Think that over then write me back a new explanation of what’s going on, and then answer this question:
- How do these two for-loops then map over a 2d grid?
- How do these two for-loops then map over a 2d grid?
The outer loop handles the height of the grid while the inner handles the width?
I know that loops aren’t language specific, but I bought your LPythonTHW book and want to change gears a bit and come back to C. I feel that Python is a better general language for my knowledge at this time (I’m getting another masters in Data Analytics and we are using Python and R). I’ll see you on the Python boards!

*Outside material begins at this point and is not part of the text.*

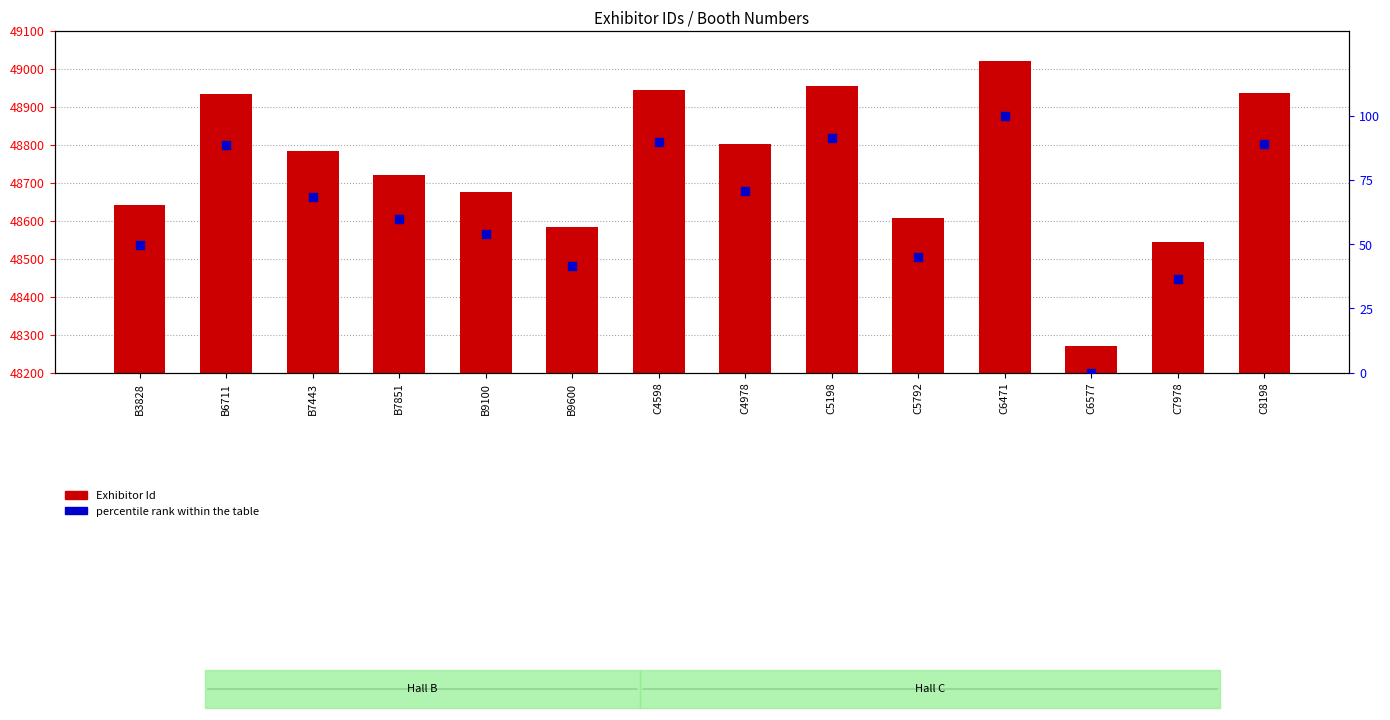

Which series contains the lowest Y value?

percentile rank within the table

I do understand how they are independent loops now, however. I was mixing up my thinking because sometimes we can make j<i and then the inner loop is dependent on the outer loop. In my example that wasn’t the case. Is that right?
Uh yes, if you did that inside the inner loop then it’d get weird, and actually you wouldn’t do that unless you have a specific algorithm you were doing.
If C is your first language then I highly recommend you go do Python first. C is a terrible language, whether it’s your first or 20th. It is not fun to learn, has too many gun-foot scenarios, and won’t help you be any better as a programmer at first. Go learn Python. Then I’d say, JavaScript or Ruby, THEN try C.
Java is the language I am most familiar with. I have an intermediate knowledge of it, along with some design patterns like Builder and Factory. However, I wanted to learn C because it was closer to the hardware. Python is the goal right now because of the year-long code school I am hopping into. Your book has already helped a ton.
Ah, then I’d say you definitely want to go Python then C. Python is actually really close to Java in its design, but with a simpler syntax. That’ll get your brain back into coding and then C can come after that. C’s difficult is mostly in dealing with the platform.